> How to complete this task
Among the lines below, count those containing the word "pinky". Give the number only.
-------------------------
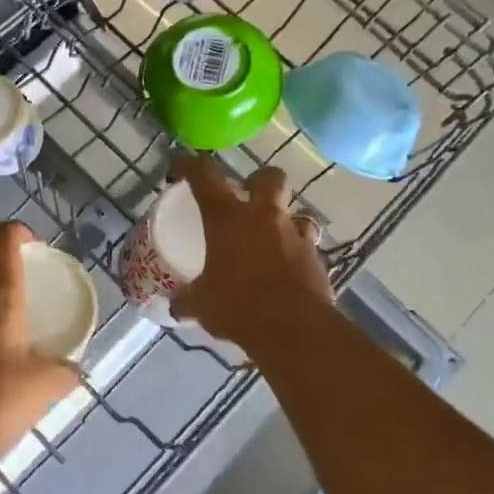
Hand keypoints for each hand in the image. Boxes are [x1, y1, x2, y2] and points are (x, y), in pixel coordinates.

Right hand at [168, 155, 335, 352]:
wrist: (294, 329)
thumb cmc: (238, 306)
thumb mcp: (201, 304)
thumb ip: (188, 300)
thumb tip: (176, 307)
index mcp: (226, 218)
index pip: (204, 175)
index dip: (189, 164)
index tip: (179, 168)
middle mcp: (264, 217)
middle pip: (269, 177)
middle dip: (258, 180)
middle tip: (246, 196)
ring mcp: (295, 236)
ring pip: (297, 211)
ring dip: (285, 219)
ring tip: (272, 238)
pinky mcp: (317, 260)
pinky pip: (307, 246)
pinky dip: (297, 253)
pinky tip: (286, 271)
-------------------------
> Answer for this exercise
4